- [Required action]:
Copy word for word the stretch of the essay on evading Chinese internet censorship from "Foiling Beijing’s cyber" through "Google stayed up.".
═══ Passage ═══
Foiling Beijing’s cyber cops
MY CYBER WAR with the Chinese Communist censors began in 2002. We had another battle last month when Beijing launched a massive campaign aimed at blocking access to banned Internet websites, around the anniversary of the June 4, 1989, Tiananmen Square massacre. Users in China suddenly could no longer get through to Google’s search engine, though the censored Chinese version of Google stayed up.
My colleagues and I spent two weeks, working round-the-clock, revising software that Chinese citizens could use to circumvent the censorship and gain access to the Western news and information sites the government sought to deny them. Our upgrade is now working, and information is flowing again. But after this latest exhausting bout, I feel it is important to speak out for the estimated 300,000 people in China who rely on my services but who cannot make their voices heard.
═══ Material supplied ═══
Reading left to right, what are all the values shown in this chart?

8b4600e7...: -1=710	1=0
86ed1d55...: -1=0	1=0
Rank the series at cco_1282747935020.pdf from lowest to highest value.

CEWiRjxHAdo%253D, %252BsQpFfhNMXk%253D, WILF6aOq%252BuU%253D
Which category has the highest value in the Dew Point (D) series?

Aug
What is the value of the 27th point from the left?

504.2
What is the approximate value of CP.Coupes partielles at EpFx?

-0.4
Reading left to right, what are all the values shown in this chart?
═══
- [Solved problem]:
Foiling Beijing’s cyber cops
MY CYBER WAR with the Chinese Communist censors began in 2002. We had another battle last month when Beijing launched a massive campaign aimed at blocking access to banned Internet websites, around the anniversary of the June 4, 1989, Tiananmen Square massacre. Users in China suddenly could no longer get through to Google’s search engine, though the censored Chinese version of Google stayed up.